# TASK DIRECTIONS
Only the pictures stay out; every record is to be quoted exactly.

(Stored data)
[Start of Attachment]

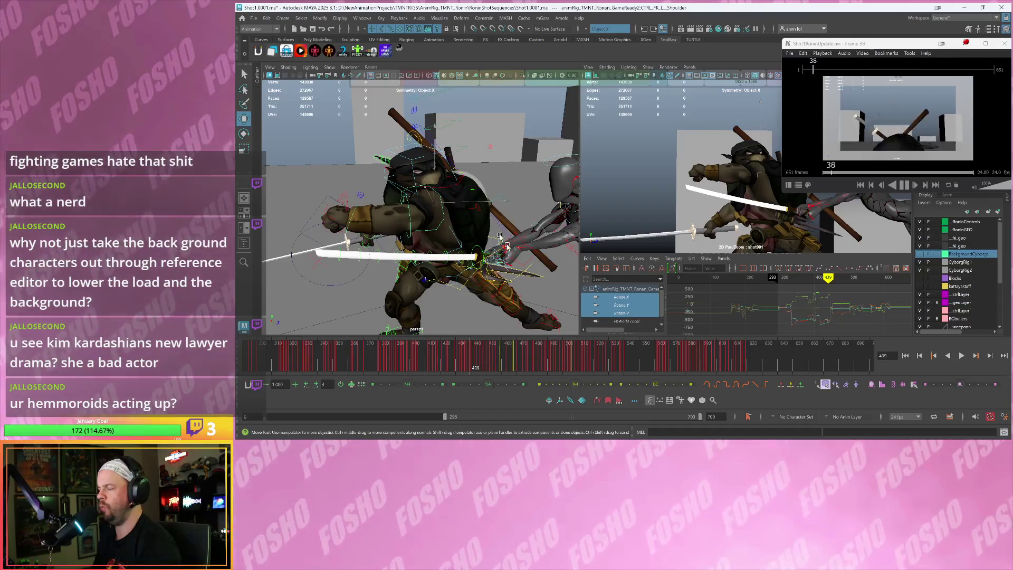
{"action": "key", "text": "alt+v"}
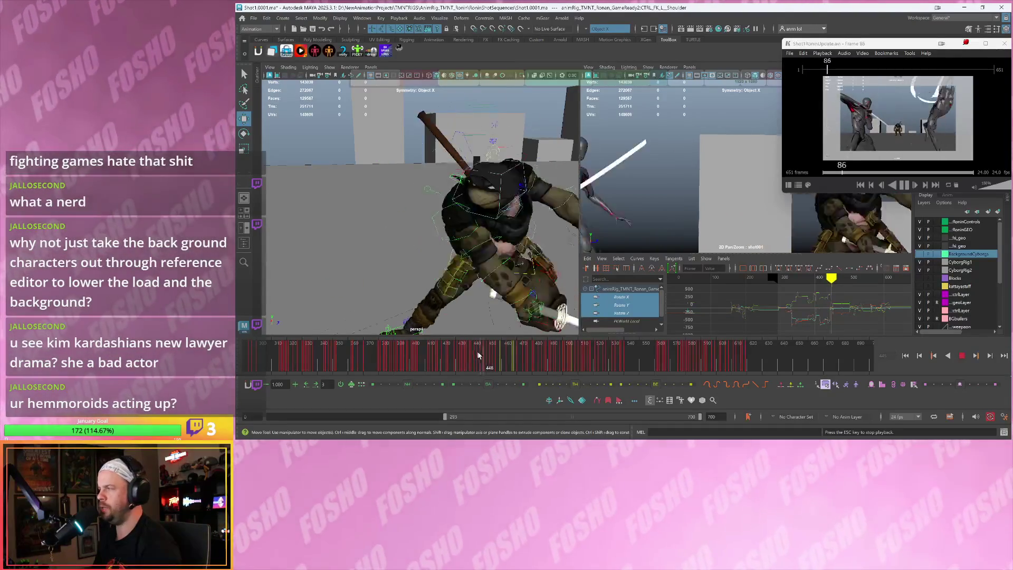
{"action": "key", "text": "Escape"}
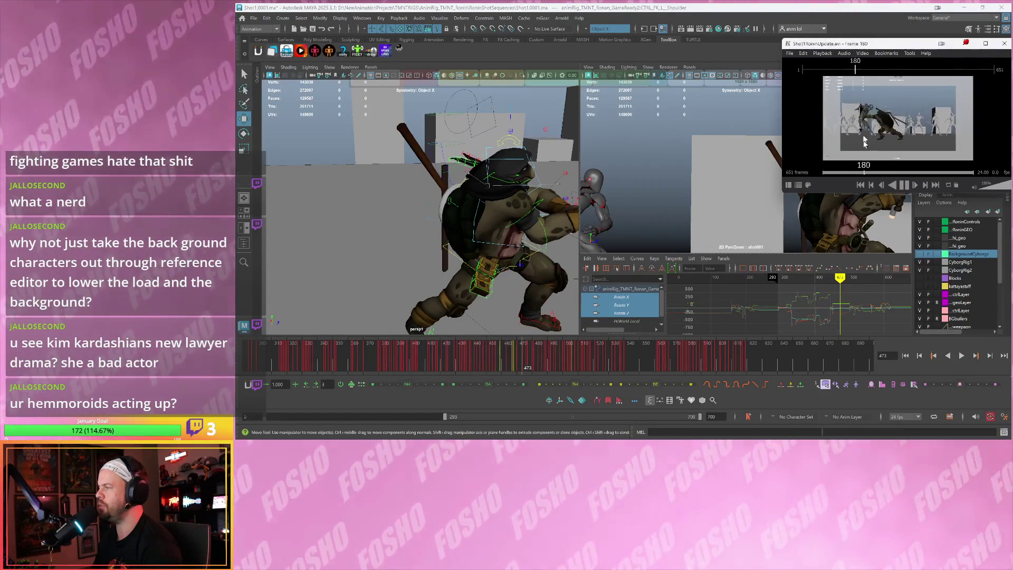
Set the visible frame range to 0–407 and replay the shot from frame 39
{"action": "left_click_drag", "start_coordinate": [848, 44], "coordinate": [842, 31]}
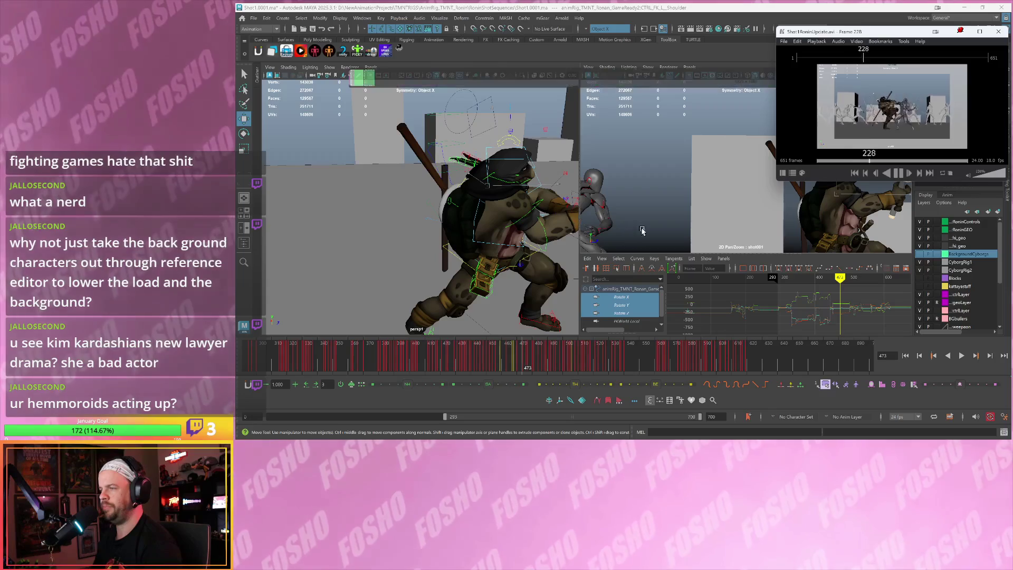
{"action": "left_click", "coordinate": [390, 354]}
{"action": "key", "text": "alt+v"}
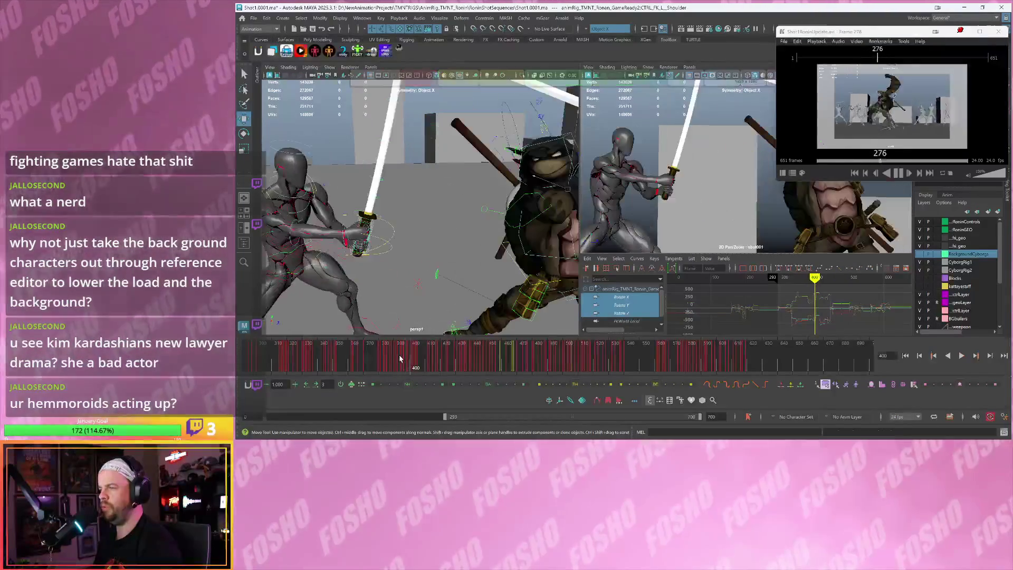
{"action": "left_click", "coordinate": [305, 364]}
{"action": "left_click_drag", "start_coordinate": [452, 417], "coordinate": [275, 417]}
{"action": "left_click", "coordinate": [307, 364]}
{"action": "key", "text": "alt+v"}
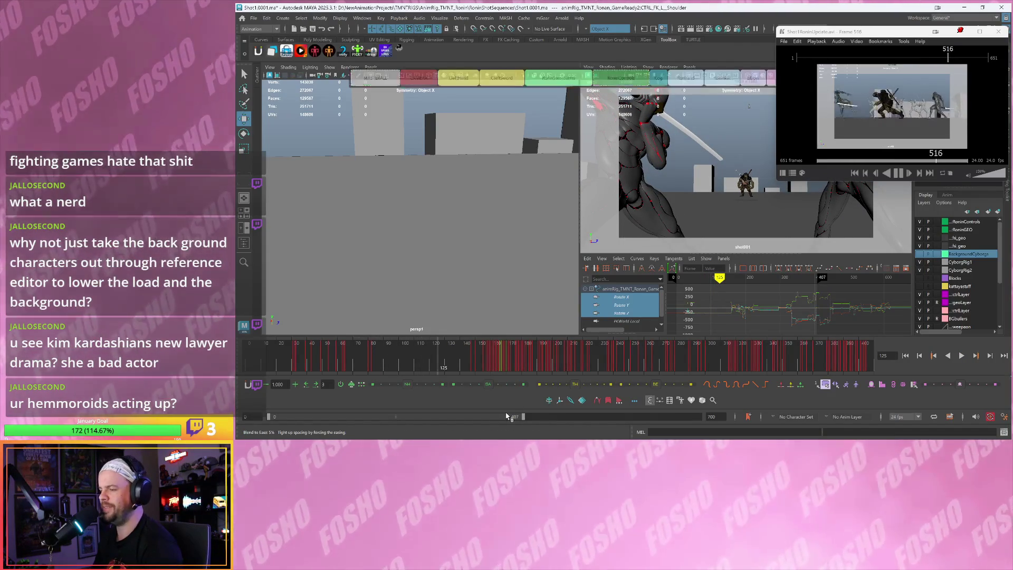
Trim the visible range to end at frame 248 and replay around frames 50–75
{"action": "left_click_drag", "start_coordinate": [522, 417], "coordinate": [452, 417]}
{"action": "left_click", "coordinate": [338, 364]}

[End of Attachment]

# THE COMPLETED TASK
{"action": "key", "text": "alt+v"}
{"action": "key", "text": "Escape"}
Set the visible frame range to 0–407 and replay the shot from frame 39
{"action": "left_click_drag", "start_coordinate": [848, 44], "coordinate": [842, 31]}
{"action": "left_click", "coordinate": [390, 354]}
{"action": "key", "text": "alt+v"}
{"action": "left_click", "coordinate": [305, 364]}
{"action": "left_click_drag", "start_coordinate": [452, 417], "coordinate": [275, 417]}
{"action": "left_click", "coordinate": [307, 364]}
{"action": "key", "text": "alt+v"}
Trim the visible range to end at frame 248 and replay around frames 50–75
{"action": "left_click_drag", "start_coordinate": [522, 417], "coordinate": [452, 417]}
{"action": "left_click", "coordinate": [338, 364]}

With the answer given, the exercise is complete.